A HOSPITAL trust has been fined £12,600 for missing targets aimed at getting ambulances back on the road faster.

Health bosses want ambulances to transfer patients to hospital and be ready for the next call within 15 minutes.

Each time the handover time exceeds 30 minutes, hospital bosses are fined £200 - and the penalty rises to £1,000 if it exceeds an hour.

Bury Clinical Commissioning Group (CCG), which oversees healthcare in the borough, were presented with a report on the handover performance at Fairfield, North Manchester General and Royal Oldham hospitals and Rochdale Infirmary, which are all run by Pennine Acute Hospitals Trust (PAHT).

In April, there were 63 occasions where the 30-minute target was missed at those hospitals.

The report said that as a result: "Fines will be imposed on both PAHT and North West Ambulance Service (NWAS)."

A spokeswoman for NWAS said fines would not be demanded from the service until the CCG has a scheme to improve the handover rate.

He added that the number of 30-minute target breaches fell to 35 in May and some of the incidents may be exempt from the figures as they are classed as "serious", such as when ambulances need extra cleaning.

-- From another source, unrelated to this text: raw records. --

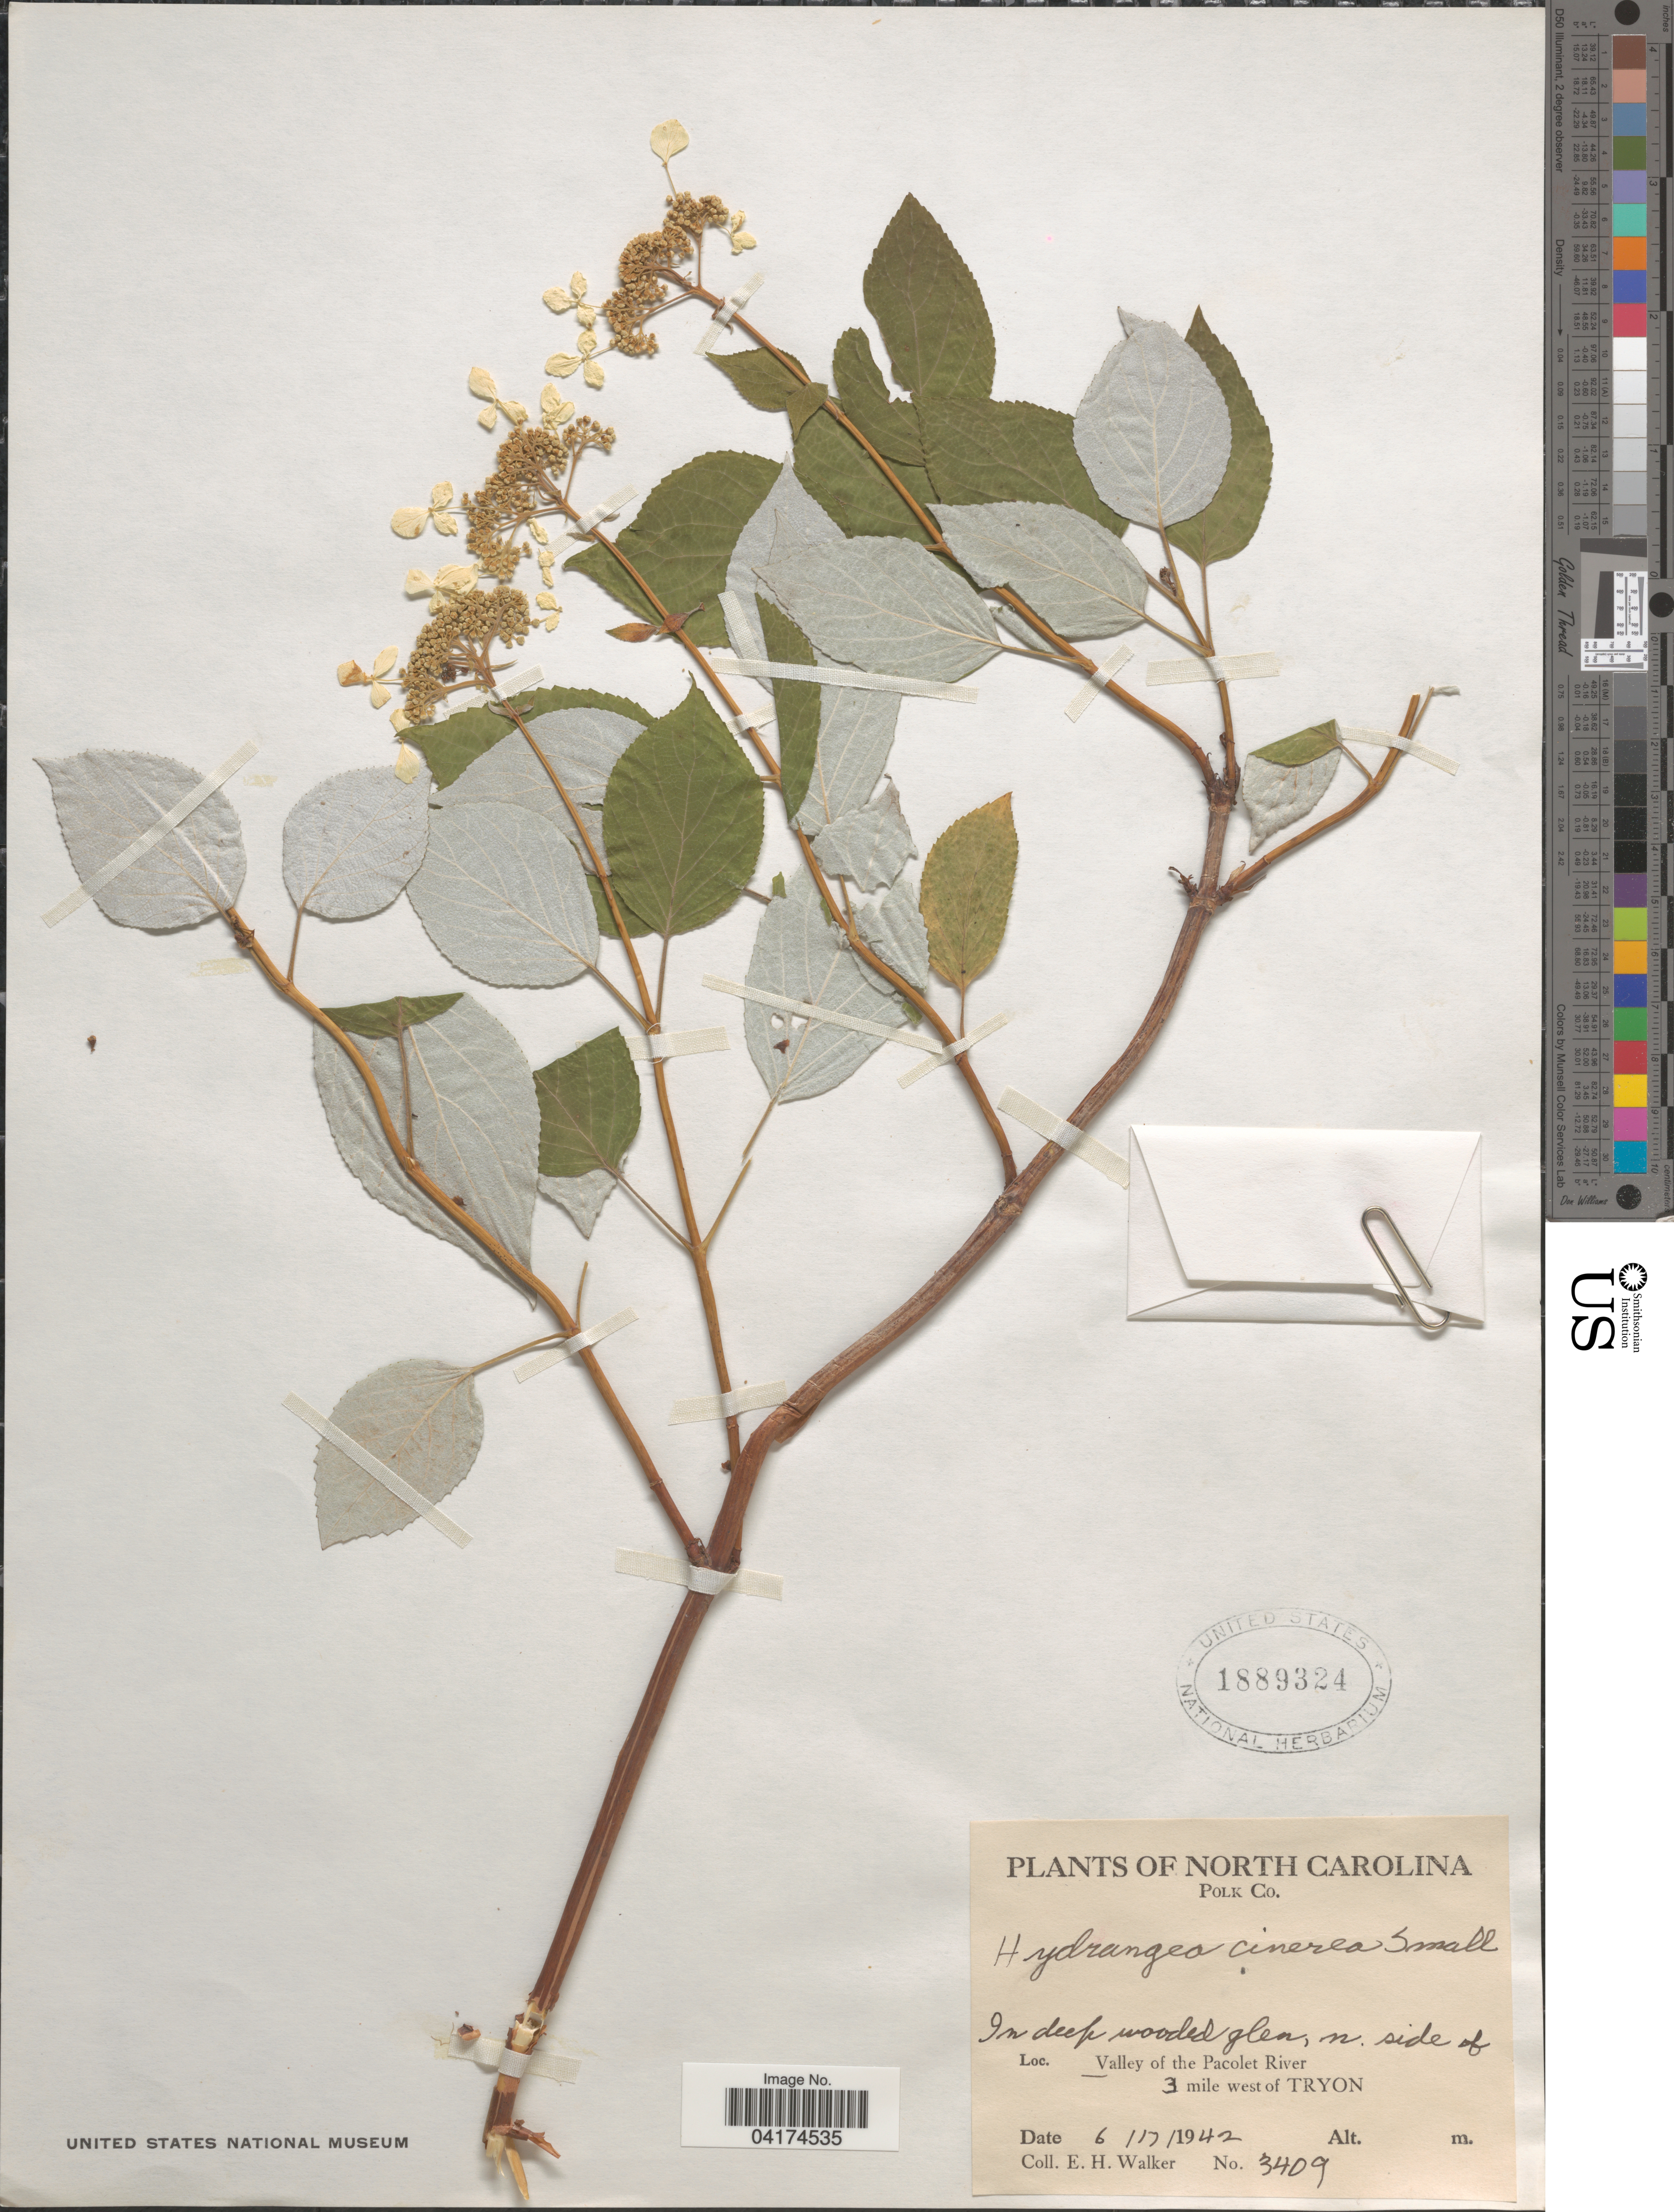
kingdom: Plantae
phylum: Tracheophyta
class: Magnoliopsida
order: Cornales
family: Hydrangeaceae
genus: Hydrangea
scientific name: Hydrangea cinerea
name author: Small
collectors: E. H. Walker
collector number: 3409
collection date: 1942-06-17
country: United States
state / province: North Carolina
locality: Polk Co. In deep wooded glen, n. side of Valley of the Pacolet River 3 mile west of Tryon.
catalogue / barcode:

NWAS claim that the problem stems from the increasing number of 'life at risk' 999 calls, which rose to 174,000 in 2014/15 compared with 158,000 the previous year.

The spokesman added: "This has had an impact by increasing demand on the hospitals themselves, which can result in ambulance crews waiting longer to handover the care of the patient.

"PAHT actively checks crew turnaround times each day and is working closely with our health partners and commissioners to ensure there is continued focus on achieving timely patient handovers."

PAHT's divisional director for medicine, Joanne Moore, said: "Making sure that patients are handed over promptly from ambulance to accident and emergency (A&E) staff is one of our key targets and the problems we experienced in April were due to the increasing number of patients who arrived at A&E by ambulance.

"We have been working closely with NWAS on this issue and there was a significant fall in the number of breaches in May."